This Is The Oldest Cemetery In America

According to visual communicator Joshua Stevens, there are no less than 144,000 cemeteries in the United States alone. The soil upon which we tread is something of a solemn catacomb of American history that stretches back hundreds of years, and each body is like its very own time capsule that represents a different story from the past. If you've ever strolled through an old cemetery and beheld the eroded headstones and archaic tableau stretching in all directions, you know full well what it feels like to be entranced by the dead as they hold silent vigil over the sacred land. 

With the long-await arrival of spooky season comes the widespread desire to engage in all things ghostly and chilling. If you're somebody who loves to explore old cemeteries, you should probably plan a trip out east this October to visit America's oldest graveyard to date, the Myles Standish Burial Ground in Duxbury, Massachusetts (via Find a Grave).

Myles Standish Burial Ground

On their homepage, the town of Duxbury, Massachusetts, writes, "There in lay the honor bestowed to the Town of Duxbury by the American Cemetery Association in 1977 as naming the Standish Burial Grounds the oldest maintained cemetery in the country. A bronze plaque set in a natural granite stone is placed within the cemetery grounds as commemoration to this." For years, America's oldest burial ground could be found in Saint Augustine, Florida — a town that's famous for its haunted reputation and supposed ghostly inhabitants. However, the plot of land slipped into the unknown alcoves of history some time ago, and its location remains a mystery to this day. 

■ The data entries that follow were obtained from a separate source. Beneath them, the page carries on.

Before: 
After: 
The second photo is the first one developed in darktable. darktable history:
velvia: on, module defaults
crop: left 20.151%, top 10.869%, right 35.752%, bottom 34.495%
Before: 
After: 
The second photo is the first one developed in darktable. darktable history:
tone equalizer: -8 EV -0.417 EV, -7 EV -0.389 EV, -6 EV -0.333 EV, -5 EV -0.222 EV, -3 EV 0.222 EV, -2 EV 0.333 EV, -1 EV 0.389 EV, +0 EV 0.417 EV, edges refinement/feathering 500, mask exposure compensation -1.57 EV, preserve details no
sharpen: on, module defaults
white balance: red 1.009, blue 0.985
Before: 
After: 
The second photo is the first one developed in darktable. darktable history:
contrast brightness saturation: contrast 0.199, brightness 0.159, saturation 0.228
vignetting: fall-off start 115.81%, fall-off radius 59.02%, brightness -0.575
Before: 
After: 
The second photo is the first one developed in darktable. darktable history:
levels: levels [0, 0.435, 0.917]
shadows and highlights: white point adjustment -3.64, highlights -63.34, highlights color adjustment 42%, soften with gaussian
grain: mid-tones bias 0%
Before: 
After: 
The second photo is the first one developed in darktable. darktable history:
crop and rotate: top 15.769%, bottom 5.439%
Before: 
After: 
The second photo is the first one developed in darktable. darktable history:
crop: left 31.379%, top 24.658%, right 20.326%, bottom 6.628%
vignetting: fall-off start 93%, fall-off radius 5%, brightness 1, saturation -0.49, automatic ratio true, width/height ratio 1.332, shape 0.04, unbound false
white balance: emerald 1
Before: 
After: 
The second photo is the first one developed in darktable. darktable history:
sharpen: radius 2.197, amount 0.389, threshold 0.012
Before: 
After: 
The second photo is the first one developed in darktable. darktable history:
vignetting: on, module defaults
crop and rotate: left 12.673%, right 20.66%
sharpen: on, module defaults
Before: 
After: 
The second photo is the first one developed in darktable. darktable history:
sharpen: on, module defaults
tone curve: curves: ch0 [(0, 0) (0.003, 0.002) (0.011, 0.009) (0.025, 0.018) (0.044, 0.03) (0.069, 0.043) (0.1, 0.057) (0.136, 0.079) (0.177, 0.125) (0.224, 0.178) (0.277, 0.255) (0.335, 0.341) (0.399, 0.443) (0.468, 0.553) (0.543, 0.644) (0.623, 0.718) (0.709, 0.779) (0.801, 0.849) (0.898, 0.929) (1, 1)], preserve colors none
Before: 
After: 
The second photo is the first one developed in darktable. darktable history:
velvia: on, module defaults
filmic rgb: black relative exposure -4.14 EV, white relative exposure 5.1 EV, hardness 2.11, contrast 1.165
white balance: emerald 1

If you're wondering just how old the Standish Burial Grounds really are, here's a little bit of context: According to New England Travel Today, some of the cemetery's deceased occupants allegedly arrived in this country on the Mayflower in 1620.

The pilgrims of Duxbury

The town of Duxbury, Massachusetts, reports names such as Priscilla Alden, Captain John Alden (her son), and other seamen of the iconic Mayflower occupy plots of land in the Myles Standish Burial Ground. Of course, the grandest and most illustrious sepulcher within the confines of the cemetery gates belongs to Captain Myles Standish himself (the man whose name inspired the graveyard's honorary moniker). According to New England Travel Today, Myles Standish's tomb is adorned with four separate cannons mounted atop a large rock structure along with an American flag and a wooden doggerel that reads, "Capt. Myles Standish, 1656."

Standish, a decorated English militant and one of the prime founders of the first colonial settlement, is said to have attended the very first Thanksgiving ceremony in 1621 (via FOCUS). According to Duxbury, Massachusetts, veterans of both the Revolutionary War and the War of 1812 also reside at the Myles Standish Burial Ground.